# Programador digital, timer de vidriera Coati C-1437



## Titu85 (Dic 22, 2013)

Hola, a ver si alguien sabe algo del manual de éste equipo, en internet no he encontrado nada y en las páginas de esquemas y manuales de éste Foro tampoco.
Saludos y gracias.


----------



## CLPMA (Abr 25, 2018)

Hoy he encontrado el manual del mío. Adjunto las fotografías.


----------



## pcmaster (May 15, 2019)

Hola,

Se me ha estropeado la batería de un reloj programador y la que lleva es como la de esta foto: https://static.elektroda.pl/attach/bateria1_3938192.jpg

Supongo que se trata de un modelo de NiCD. ¿Sería posible reemplazarla por una de NIMH?


----------



## DOSMETROS (May 15, 2019)

Batería NI-MH Recargable Tipo Boton 1.2v 320mA con lengueta

Batería de botón recargable 1,2V 80mAh Varta V80H con pines 1+1 para circuito impreso - Andupil S.L.

No será litio eso ?

pila litio para circuito impreso - Google Search


----------



## pcmaster (May 15, 2019)

Pues no.
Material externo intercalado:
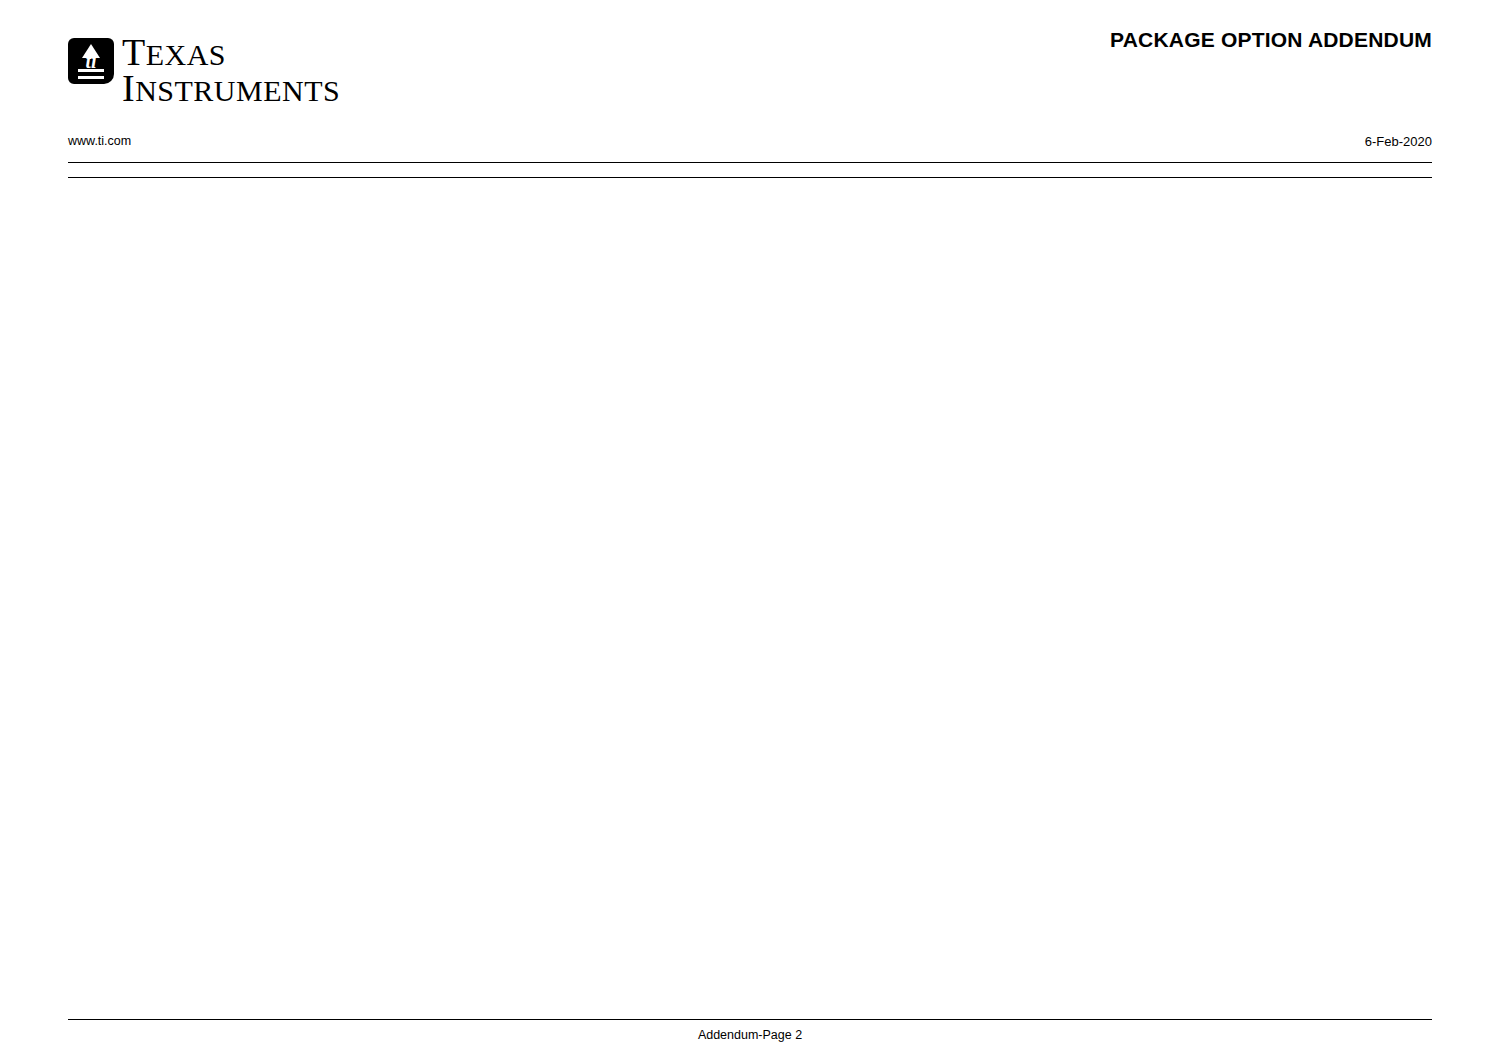PACKAGE OPTION ADDENDUM
ti
TEXAS INSTRUMENTS
www.ti.com
6-Feb-2020
Addendum-Page 2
Acabo de encontrar este hilo: Programador digital, timer de vidriera Coati C-1437 y es el mismo cacharrito. Y en el manual pone que es NiCD (el manual del mío no sé por dónde anda).


----------



## DOSMETROS (May 15, 2019)

Listo junté los hilos  , si , inclusive son mejores las de NIMH al no tener casi memoria.


----------



## pcmaster (May 16, 2019)

Gracias, pues sí es cierto que en la negra pone que reemplaza a las NICD. Iré a por ella.


----------



## pcmaster (Nov 26, 2019)

Pues no ha sido posible ir a por ella, desde el día que use el mensaje y hasta hoy, está permanentemente agotada.


----------